» EXERCISE BRIEF: Line by line, reproduce the records exactly.
*** DATA SHOWN Section Begins ***
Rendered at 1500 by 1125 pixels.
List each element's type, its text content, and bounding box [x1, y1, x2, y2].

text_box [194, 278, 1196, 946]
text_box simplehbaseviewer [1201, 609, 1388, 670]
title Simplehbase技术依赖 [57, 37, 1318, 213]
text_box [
*** DATA SHOWN Section Ends ***
» RESPONSE AREA:
Rendered at 1500 by 1125 pixels.
List each element's type, its text content, and bounding box [x1, y1, x2, y2].

text_box [194, 278, 1196, 946]
text_box simplehbaseviewer [1201, 609, 1388, 670]
title Simplehbase技术依赖 [57, 37, 1318, 213]
text_box [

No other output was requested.